* [Brief] Transcribe every entry below word for word, but skip the pictures.

___ Source material ___

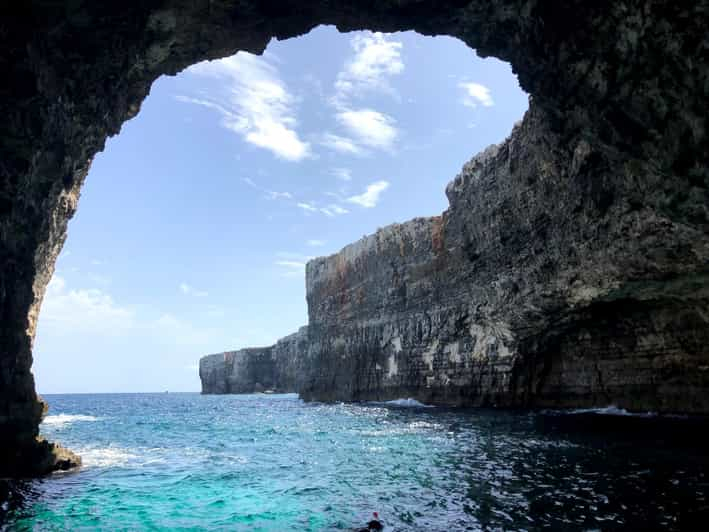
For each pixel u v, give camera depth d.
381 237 55.09
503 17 15.78
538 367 34.47
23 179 13.48
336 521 10.12
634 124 13.92
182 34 15.94
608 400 30.03
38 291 16.64
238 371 130.12
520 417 28.47
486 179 35.66
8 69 12.52
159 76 17.67
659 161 13.79
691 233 17.89
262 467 16.41
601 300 25.72
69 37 13.91
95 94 15.43
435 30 17.28
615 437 18.78
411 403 46.62
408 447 19.45
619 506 9.99
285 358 120.56
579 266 25.30
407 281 49.97
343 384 59.97
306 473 15.19
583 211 24.31
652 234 19.78
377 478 13.99
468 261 39.22
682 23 11.48
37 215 14.63
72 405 85.81
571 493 11.13
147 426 35.19
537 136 26.64
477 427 24.50
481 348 38.25
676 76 12.14
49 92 13.59
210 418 44.12
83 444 23.92
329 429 28.34
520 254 31.41
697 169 12.78
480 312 37.59
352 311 60.12
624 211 21.03
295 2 15.84
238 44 17.38
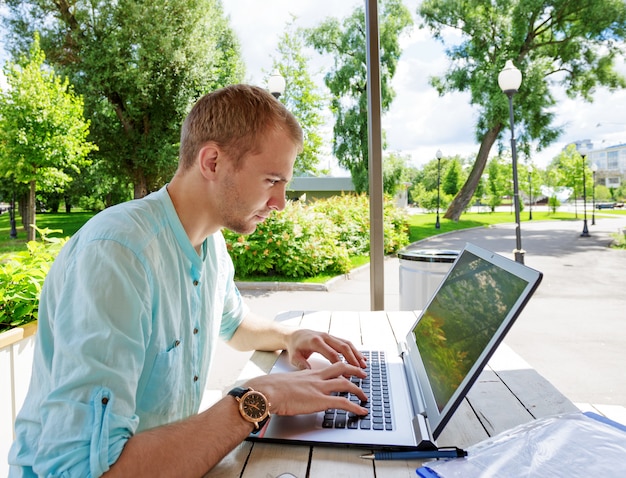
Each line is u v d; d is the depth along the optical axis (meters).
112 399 0.61
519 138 5.28
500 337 0.69
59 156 5.69
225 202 0.86
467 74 5.43
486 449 0.71
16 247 5.55
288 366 1.14
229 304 1.27
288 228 5.61
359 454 0.74
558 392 1.01
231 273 1.27
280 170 0.85
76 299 0.67
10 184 6.10
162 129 8.65
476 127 5.42
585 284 4.38
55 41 7.99
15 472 0.72
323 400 0.80
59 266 0.76
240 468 0.70
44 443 0.59
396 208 5.78
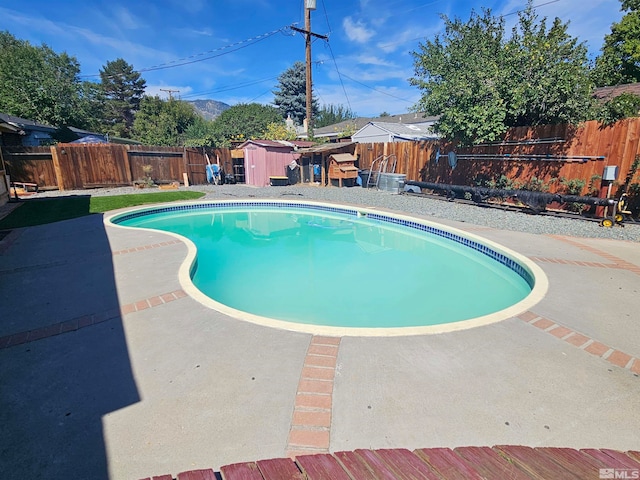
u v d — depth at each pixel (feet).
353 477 5.61
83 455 6.57
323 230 34.27
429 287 20.22
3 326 11.66
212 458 6.47
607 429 7.08
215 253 27.12
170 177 57.98
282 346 10.30
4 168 38.68
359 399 8.00
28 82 82.28
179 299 13.74
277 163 59.41
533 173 31.76
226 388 8.45
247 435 7.00
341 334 10.95
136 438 6.97
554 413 7.52
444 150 40.19
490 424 7.22
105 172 52.11
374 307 17.56
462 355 9.74
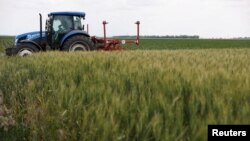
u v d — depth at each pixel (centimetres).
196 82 467
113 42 1939
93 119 413
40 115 525
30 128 536
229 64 743
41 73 782
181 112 377
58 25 1827
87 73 656
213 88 444
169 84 477
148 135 351
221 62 809
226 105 363
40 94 598
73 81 595
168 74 546
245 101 385
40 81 692
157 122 346
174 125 349
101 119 392
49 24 1822
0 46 3859
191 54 1215
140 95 446
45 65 853
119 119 394
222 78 508
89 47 1786
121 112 401
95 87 509
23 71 826
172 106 384
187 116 384
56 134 477
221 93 412
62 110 491
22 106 634
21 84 728
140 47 4431
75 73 674
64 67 768
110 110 404
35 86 665
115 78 564
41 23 1809
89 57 955
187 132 342
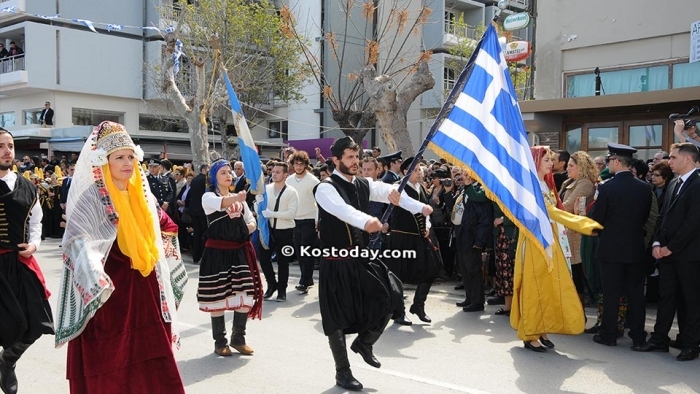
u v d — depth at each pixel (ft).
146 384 12.84
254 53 84.02
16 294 15.52
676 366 18.65
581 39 43.86
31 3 87.86
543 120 41.42
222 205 18.70
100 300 12.00
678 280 19.54
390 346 20.77
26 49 86.94
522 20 44.29
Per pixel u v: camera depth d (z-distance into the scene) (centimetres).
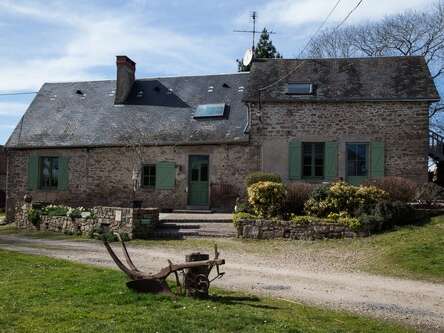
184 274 752
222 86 2172
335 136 1819
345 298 802
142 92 2238
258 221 1435
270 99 1848
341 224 1382
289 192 1534
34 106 2286
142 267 1021
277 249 1287
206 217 1700
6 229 1820
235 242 1389
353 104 1817
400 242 1238
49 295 732
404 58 1981
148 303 688
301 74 1958
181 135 1969
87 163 2055
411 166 1775
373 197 1446
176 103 2131
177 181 1962
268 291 834
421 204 1505
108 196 2023
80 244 1387
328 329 614
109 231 1499
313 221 1402
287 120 1850
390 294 838
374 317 698
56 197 2081
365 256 1173
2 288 776
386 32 2931
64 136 2092
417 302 788
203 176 1955
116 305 679
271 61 2072
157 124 2045
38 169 2112
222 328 590
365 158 1814
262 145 1861
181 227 1573
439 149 2039
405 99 1775
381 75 1905
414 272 1011
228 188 1900
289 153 1839
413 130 1783
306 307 729
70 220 1638
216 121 1991
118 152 2025
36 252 1223
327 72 1958
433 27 2773
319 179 1825
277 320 632
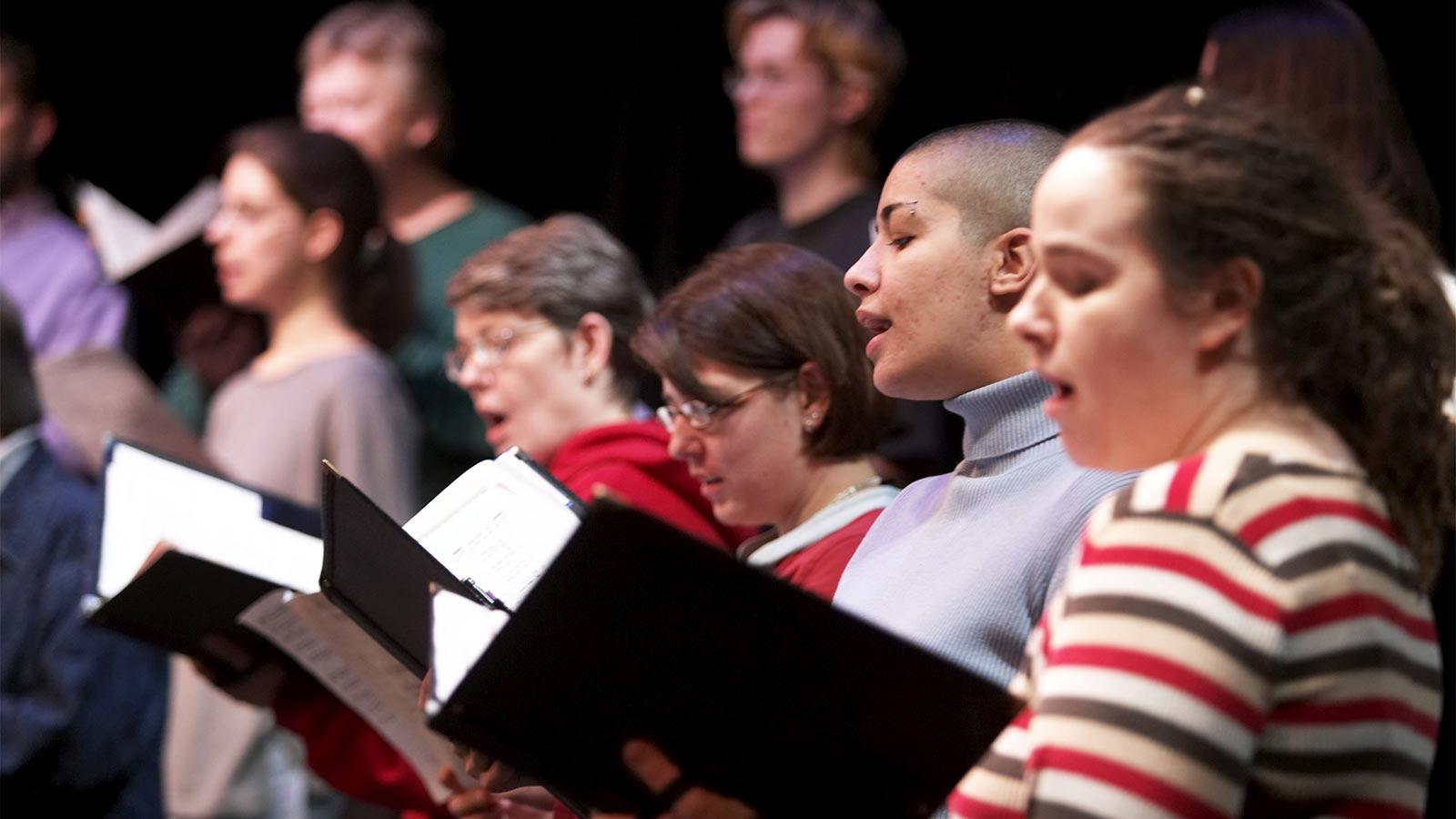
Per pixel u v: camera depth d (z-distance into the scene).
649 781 4.07
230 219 11.47
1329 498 3.53
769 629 3.82
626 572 3.80
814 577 6.15
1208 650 3.40
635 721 4.01
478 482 5.79
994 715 3.78
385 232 11.88
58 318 13.49
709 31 15.62
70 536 10.41
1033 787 3.49
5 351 10.50
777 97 10.98
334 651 6.57
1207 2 12.38
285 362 11.30
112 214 14.15
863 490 6.48
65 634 10.22
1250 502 3.49
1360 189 3.78
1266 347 3.60
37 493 10.42
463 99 16.41
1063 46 12.95
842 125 11.04
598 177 16.09
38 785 10.12
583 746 4.07
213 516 7.24
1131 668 3.42
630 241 15.84
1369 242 3.67
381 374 11.19
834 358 6.47
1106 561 3.55
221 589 7.07
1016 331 3.74
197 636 7.39
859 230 10.59
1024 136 5.06
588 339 8.30
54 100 17.28
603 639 3.90
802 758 3.98
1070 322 3.62
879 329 5.10
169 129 17.39
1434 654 3.77
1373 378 3.64
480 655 3.92
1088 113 12.75
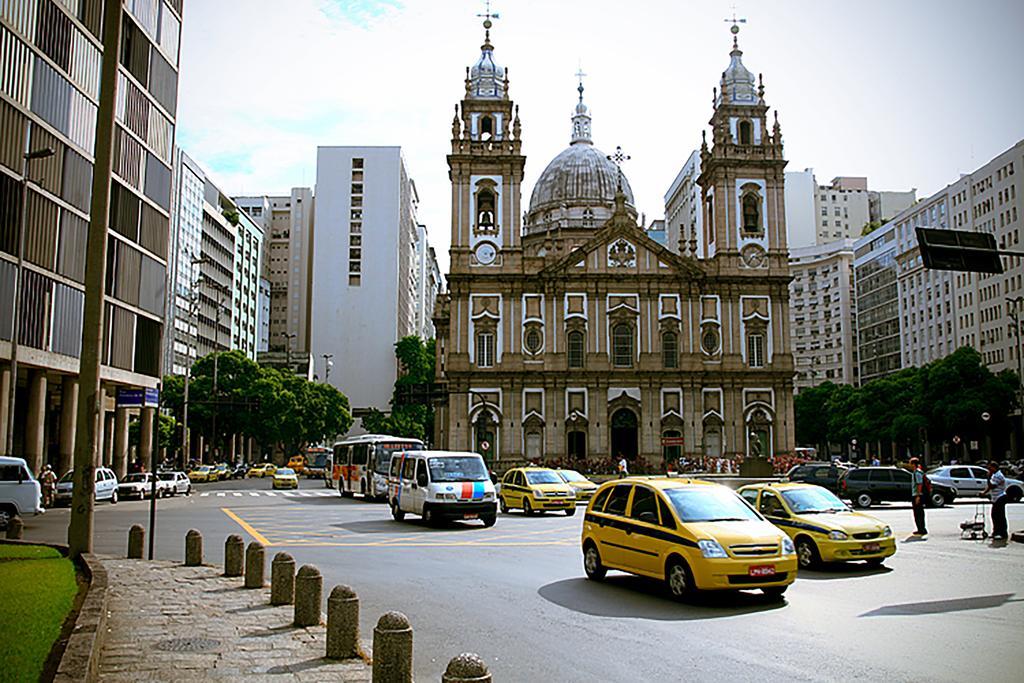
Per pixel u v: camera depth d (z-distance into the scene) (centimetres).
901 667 1215
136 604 1628
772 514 2361
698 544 1681
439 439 8700
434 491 3341
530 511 4009
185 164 11744
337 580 1992
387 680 1006
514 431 7538
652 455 7550
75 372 5131
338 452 5941
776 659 1261
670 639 1391
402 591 1842
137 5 5869
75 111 5134
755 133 8038
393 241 15088
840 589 1881
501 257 7762
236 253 14325
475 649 1330
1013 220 10556
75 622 1276
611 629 1466
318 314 14912
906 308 13525
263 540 2861
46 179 4828
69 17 5069
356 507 4534
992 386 8362
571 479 4897
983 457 9906
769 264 7844
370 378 14750
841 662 1243
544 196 9725
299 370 14575
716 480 6028
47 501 4647
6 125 4438
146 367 6062
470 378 7575
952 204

___

* [Response area]
For each pixel u v, give camera depth d.
381 237 55.09
503 17 15.78
538 367 34.47
23 179 13.48
336 521 10.12
634 124 13.92
182 34 15.94
608 400 30.03
38 291 16.64
238 371 130.12
520 417 28.47
486 179 35.66
8 69 12.52
159 76 17.67
659 161 13.79
691 233 17.89
262 467 16.41
601 300 25.72
69 37 13.91
95 94 15.43
435 30 17.28
615 437 18.78
411 403 46.62
408 447 19.45
619 506 9.99
285 358 120.56
579 266 25.30
407 281 49.97
343 384 59.97
306 473 15.19
583 211 24.31
652 234 19.78
377 478 13.99
468 261 39.22
682 23 11.48
37 215 14.63
72 405 85.81
571 493 11.13
147 426 35.19
537 136 26.64
477 427 24.50
481 348 38.25
676 76 12.14
49 92 13.59
210 418 44.12
83 444 23.92
329 429 28.34
520 254 31.41
697 169 12.78
480 312 37.59
352 311 60.12
624 211 21.03
295 2 15.84
238 44 17.38
Each line is u v d; d is the depth along the optical axis (meters).
112 399 0.61
519 138 5.28
500 337 0.69
59 156 5.69
225 202 0.86
467 74 5.43
486 449 0.71
16 247 5.55
288 366 1.14
229 304 1.27
288 228 5.61
359 454 0.74
558 392 1.01
231 273 1.27
280 170 0.85
76 299 0.67
10 184 6.10
162 129 8.65
476 127 5.42
585 284 4.38
55 41 7.99
15 472 0.72
323 400 0.80
59 266 0.76
240 468 0.70
44 443 0.59
396 208 5.78
u v d — depth at each pixel (feet).
353 477 5.61
83 455 6.57
323 230 34.27
429 287 20.22
3 326 11.66
212 458 6.47
607 429 7.08
215 253 27.12
170 177 57.98
282 346 10.30
4 168 38.68
359 399 8.00
28 82 82.28
179 299 13.74
277 163 59.41
533 173 31.76
226 388 8.45
247 435 7.00
341 334 10.95
136 438 6.97
554 413 7.52
444 150 40.19
490 424 7.22
105 172 52.11
374 307 17.56
462 355 9.74
u v d — depth at each pixel (centimetres).
196 82 467
113 42 1939
93 119 413
40 115 525
30 128 536
229 64 743
41 73 782
181 112 377
58 25 1827
87 73 656
213 88 444
169 84 477
148 135 351
221 62 809
226 105 363
40 94 598
73 81 595
168 74 546
245 101 385
40 81 692
157 122 346
174 125 349
101 119 392
49 24 1822
0 46 3859
191 54 1215
140 95 446
45 65 853
119 119 394
222 78 508
89 47 1786
121 112 401
95 87 509
23 71 826
172 106 384
187 116 384
56 134 477
221 93 412
62 110 491
22 106 634
21 84 728
140 47 4431
75 73 674
64 67 768
110 110 404
35 86 665
115 78 564
41 23 1809
89 57 955
187 132 342
u v d — depth at each pixel (ft).
146 384 12.84
254 53 84.02
16 294 15.52
676 366 18.65
581 39 43.86
31 3 87.86
543 120 41.42
222 205 18.70
100 300 12.00
678 280 19.54
390 346 20.77
26 49 86.94
522 20 44.29
Per pixel u v: camera depth d (z-distance into the scene) (centimetres).
184 274 752
222 86 2172
335 136 1819
345 298 802
142 92 2238
258 221 1435
270 99 1848
341 224 1382
289 192 1534
34 106 2286
142 267 1021
277 249 1287
206 217 1700
6 229 1820
235 242 1389
353 104 1817
400 242 1238
49 295 732
404 58 1981
148 303 688
301 74 1958
181 135 1969
87 163 2055
411 166 1775
373 197 1446
176 103 2131
177 181 1962
268 291 834
421 204 1505
108 196 2023
80 244 1387
328 329 614
109 231 1499
313 221 1402
287 120 1850
390 294 838
374 317 698
56 197 2081
365 256 1173
2 288 776
386 32 2931
64 136 2092
417 302 788
203 176 1955
116 305 679
271 61 2072
157 124 2045
38 169 2112
222 328 590
365 158 1814
262 145 1861
181 227 1573
439 149 2039
405 99 1775
381 75 1905
414 272 1011
228 188 1900
289 153 1839
413 130 1783
306 307 729
70 220 1638
216 121 1991
118 152 2025
36 252 1223
327 72 1958
433 27 2773
319 179 1825
277 320 632
Per pixel u v: camera depth d (z-distance into the scene).
649 781 4.07
230 219 11.47
1329 498 3.53
769 629 3.82
626 572 3.80
814 577 6.15
1208 650 3.40
635 721 4.01
478 482 5.79
994 715 3.78
385 232 11.88
58 318 13.49
709 31 15.62
70 536 10.41
1033 787 3.49
5 351 10.50
777 97 10.98
334 651 6.57
1207 2 12.38
285 362 11.30
112 214 14.15
863 490 6.48
65 634 10.22
1250 502 3.49
1360 189 3.78
1266 347 3.60
37 493 10.42
463 99 16.41
1063 46 12.95
842 125 11.04
598 177 16.09
38 785 10.12
583 746 4.07
213 516 7.24
1131 668 3.42
630 241 15.84
1369 242 3.67
381 374 11.19
834 358 6.47
1106 561 3.55
221 589 7.07
1016 331 3.74
197 636 7.39
859 230 10.59
1024 136 5.06
588 339 8.30
54 100 17.28
603 639 3.90
802 758 3.98
1070 322 3.62
879 329 5.10
169 129 17.39
1434 654 3.77
1373 378 3.64
480 655 3.92
1088 113 12.75
Per pixel u v: camera depth d (z-distance into the scene) (centimetres).
901 667 1215
136 604 1628
772 514 2361
698 544 1681
439 439 8700
434 491 3341
530 511 4009
185 164 11744
337 580 1992
387 680 1006
514 431 7538
652 455 7550
75 372 5131
338 452 5941
776 659 1261
670 639 1391
402 591 1842
137 5 5869
75 111 5134
755 133 8038
393 241 15088
840 589 1881
501 257 7762
236 253 14325
475 649 1330
1013 220 10556
75 622 1276
611 629 1466
318 314 14912
906 308 13525
263 540 2861
46 179 4828
69 17 5069
356 507 4534
992 386 8362
571 479 4897
983 457 9906
769 264 7844
370 378 14750
841 662 1243
544 196 9725
299 370 14575
716 480 6028
47 501 4647
6 125 4438
146 367 6062
470 378 7575
952 204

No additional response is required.